Obligation to set up a European Works Council : On 11 June, the Court of Appeal in Florence (Italy) ordered the Italian papermaking group Sofidel (6,327 employees in 13 countries), which manufactures disposable paper products (wipes, toilet paper, paper tissues), to set up a European Works Council. With the support of the UNI Europa trade-union federation, the Italian trade unions embarked on the process of creating a European Works Council in 2015. Five years later, when the unions threatened it with legal action, management decided to convene a special negotiating body (SNB) shortly before a hearing at the Lucca court, via videoconferencing but with no interpreting provided (in English only). The Lucca court found in the employer’s favour, ruling that there was nothing in the directive that prevented the SNB being convened via videoconferencing, but the Florence Court of Appeal then reversed the lower court’s ruling. In its judgment (in Italian), the Appeal Court 1/ Holds that the behaviour of Sofidel, which made the convening of the SNB conditional on only the English language being used at the meeting, i.e. with no interpreting services available, was anti-union in nature. 2/ Declares that the European Works Council is automatically constituted, given that no agreement had been reached during the three-year period following the application submitted by the trade unions (Article 1 § 1 of legislative decree no. 113/12). 3/ Orders Sofidel to pay the associated interpreting costs when convening meetings of the European Works Council, as provided for by Article 16 § 12 of the decree. 4/ Orders Sofidel to pay one half of the legal costs (slightly over 12,000 euros). 5/ Orders Sofidel to display a copy of this ruling for a period of 30 days, at a location accessible to everyone on the company’s Italian and foreign production sites, together with a translation into the national language concerned.

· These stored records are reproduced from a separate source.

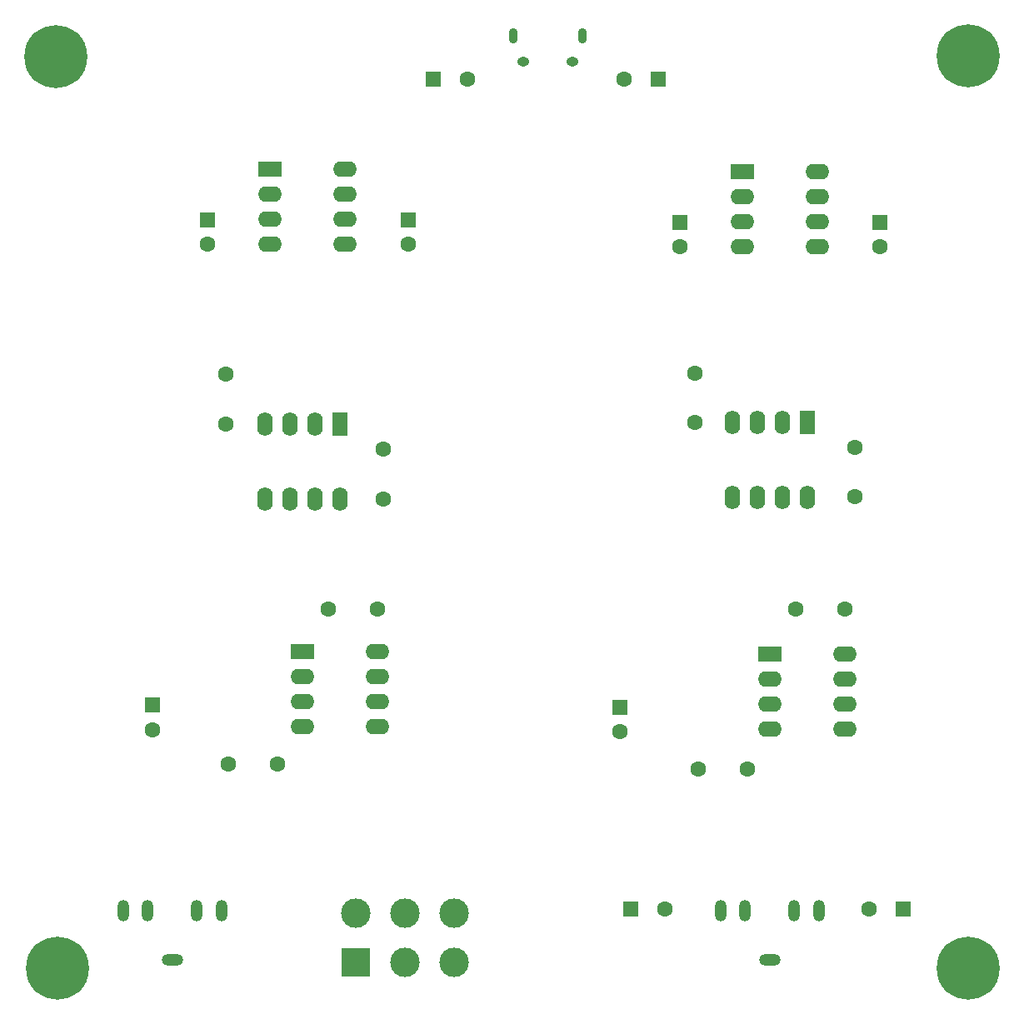
<source format=gbr>
%TF.GenerationSoftware,KiCad,Pcbnew,(6.0.7)*%
%TF.CreationDate,2022-10-30T23:19:10+01:00*%
%TF.ProjectId,headphone amp,68656164-7068-46f6-9e65-20616d702e6b,rev?*%
%TF.SameCoordinates,Original*%
%TF.FileFunction,Soldermask,Bot*%
%TF.FilePolarity,Negative*%
%FSLAX46Y46*%
G04 Gerber Fmt 4.6, Leading zero omitted, Abs format (unit mm)*
G04 Created by KiCad (PCBNEW (6.0.7)) date 2022-10-30 23:19:10*
%MOMM*%
%LPD*%
G01*
G04 APERTURE LIST*
%ADD10R,1.600000X1.600000*%
%ADD11C,1.600000*%
%ADD12C,6.400000*%
%ADD13R,2.400000X1.600000*%
%ADD14O,2.400000X1.600000*%
%ADD15R,1.600000X2.400000*%
%ADD16O,1.600000X2.400000*%
%ADD17O,0.890000X1.550000*%
%ADD18O,1.250000X0.950000*%
%ADD19O,2.200000X1.200000*%
%ADD20O,1.200000X2.200000*%
%ADD21R,3.000000X3.000000*%
%ADD22C,3.000000*%
G04 APERTURE END LIST*
D10*
%TO.C,C19*%
X162101349Y-140348000D03*
D11*
X165601349Y-140348000D03*
%TD*%
%TO.C,C9*%
X136324000Y-109858000D03*
X131324000Y-109858000D03*
%TD*%
D12*
%TO.C,H4*%
X103683000Y-53734000D03*
%TD*%
D13*
%TO.C,U2*%
X173416000Y-65380379D03*
D14*
X173416000Y-67920379D03*
X173416000Y-70460379D03*
X173416000Y-73000379D03*
X181036000Y-73000379D03*
X181036000Y-70460379D03*
X181036000Y-67920379D03*
X181036000Y-65380379D03*
%TD*%
D12*
%TO.C,H3*%
X196393000Y-53607000D03*
%TD*%
%TO.C,H2*%
X196393000Y-146317000D03*
%TD*%
D13*
%TO.C,U1*%
X125410000Y-65126379D03*
D14*
X125410000Y-67666379D03*
X125410000Y-70206379D03*
X125410000Y-72746379D03*
X133030000Y-72746379D03*
X133030000Y-70206379D03*
X133030000Y-67666379D03*
X133030000Y-65126379D03*
%TD*%
D11*
%TO.C,C10*%
X121164000Y-125590000D03*
X126164000Y-125590000D03*
%TD*%
%TO.C,C11*%
X183822000Y-109858000D03*
X178822000Y-109858000D03*
%TD*%
%TO.C,C15*%
X136946000Y-98616000D03*
X136946000Y-93616000D03*
%TD*%
D15*
%TO.C,U6*%
X180042000Y-90898000D03*
D16*
X177502000Y-90898000D03*
X174962000Y-90898000D03*
X172422000Y-90898000D03*
X172422000Y-98518000D03*
X174962000Y-98518000D03*
X177502000Y-98518000D03*
X180042000Y-98518000D03*
%TD*%
D17*
%TO.C,J1*%
X150190000Y-51546000D03*
D18*
X156190000Y-54246000D03*
D17*
X157190000Y-51546000D03*
D18*
X151190000Y-54246000D03*
%TD*%
D19*
%TO.C,J2*%
X115500000Y-145500000D03*
D20*
X110500000Y-140500000D03*
X113000000Y-140500000D03*
X120500000Y-140500000D03*
X118000000Y-140500000D03*
%TD*%
D11*
%TO.C,C12*%
X168916000Y-126114000D03*
X173916000Y-126114000D03*
%TD*%
D13*
%TO.C,U4*%
X176252000Y-114440000D03*
D14*
X176252000Y-116980000D03*
X176252000Y-119520000D03*
X176252000Y-122060000D03*
X183872000Y-122060000D03*
X183872000Y-119520000D03*
X183872000Y-116980000D03*
X183872000Y-114440000D03*
%TD*%
D19*
%TO.C,J3*%
X176200000Y-145500000D03*
D20*
X171200000Y-140500000D03*
X173700000Y-140500000D03*
X181200000Y-140500000D03*
X178700000Y-140500000D03*
%TD*%
D10*
%TO.C,C4*%
X161002000Y-119804000D03*
D11*
X161002000Y-122304000D03*
%TD*%
D13*
%TO.C,U3*%
X128754000Y-114186000D03*
D14*
X128754000Y-116726000D03*
X128754000Y-119266000D03*
X128754000Y-121806000D03*
X136374000Y-121806000D03*
X136374000Y-119266000D03*
X136374000Y-116726000D03*
X136374000Y-114186000D03*
%TD*%
D10*
%TO.C,C3*%
X113462000Y-119581621D03*
D11*
X113462000Y-122081621D03*
%TD*%
D10*
%TO.C,C8*%
X187376000Y-70538000D03*
D11*
X187376000Y-73038000D03*
%TD*%
%TO.C,C17*%
X184878000Y-98428000D03*
X184878000Y-93428000D03*
%TD*%
D10*
%TO.C,C2*%
X142035349Y-56020000D03*
D11*
X145535349Y-56020000D03*
%TD*%
D10*
%TO.C,C1*%
X164898651Y-56020000D03*
D11*
X161398651Y-56020000D03*
%TD*%
D10*
%TO.C,C6*%
X119050000Y-70284000D03*
D11*
X119050000Y-72784000D03*
%TD*%
D10*
%TO.C,C5*%
X167056000Y-70538000D03*
D11*
X167056000Y-73038000D03*
%TD*%
D15*
%TO.C,U5*%
X132554000Y-91046000D03*
D16*
X130014000Y-91046000D03*
X127474000Y-91046000D03*
X124934000Y-91046000D03*
X124934000Y-98666000D03*
X127474000Y-98666000D03*
X130014000Y-98666000D03*
X132554000Y-98666000D03*
%TD*%
D11*
%TO.C,C18*%
X168622000Y-85848000D03*
X168622000Y-90848000D03*
%TD*%
%TO.C,C16*%
X120944000Y-85996000D03*
X120944000Y-90996000D03*
%TD*%
D10*
%TO.C,C20*%
X189790651Y-140348000D03*
D11*
X186290651Y-140348000D03*
%TD*%
D21*
%TO.C,RV1*%
X134116000Y-145750000D03*
D22*
X139116000Y-145750000D03*
X144116000Y-145750000D03*
X134116000Y-140750000D03*
X139116000Y-140750000D03*
X144116000Y-140750000D03*
%TD*%
D12*
%TO.C,H1*%
X103810000Y-146317000D03*
%TD*%
D10*
%TO.C,C7*%
X139454000Y-70284000D03*
D11*
X139454000Y-72784000D03*
%TD*%
M02*

</source>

Virtual EWC established : Despite the Covid-19 crisis and the impossibility of organising a face-to-face meeting, the Korian group (56,000 employees) managed to set up its European Works Council, which was created by means of an agreement dated 29 April 2019, at a virtual plenary meeting held on 24 June. It was attended by 36 full members and alternates, together with the European trade-union federation EPSU’s expert. The main meeting was preceded by a training session and a preparatory meeting, both held the day before, to prepare the persons appointed to their various executive committee posts (see press release).

  • Split-off : The European Works Council of the Siemens group met on line on 9 June, at a virtual meeting, to adapt the agreement following the departure of Siemens Energy / Siemens-Gamesa employees under a spin-off scheduled for October 2021. The new entity will negotiate the creation of its own European Works Council (see IG Metall press release).

    >>> Last minute: a press release from the EWC of the Engie Group calling on the management to enter into discussions with the EWC to inform the council of the content and the details of its global project to reorganise and “simplify” the Group, that will have local consequences and impacts in several countries.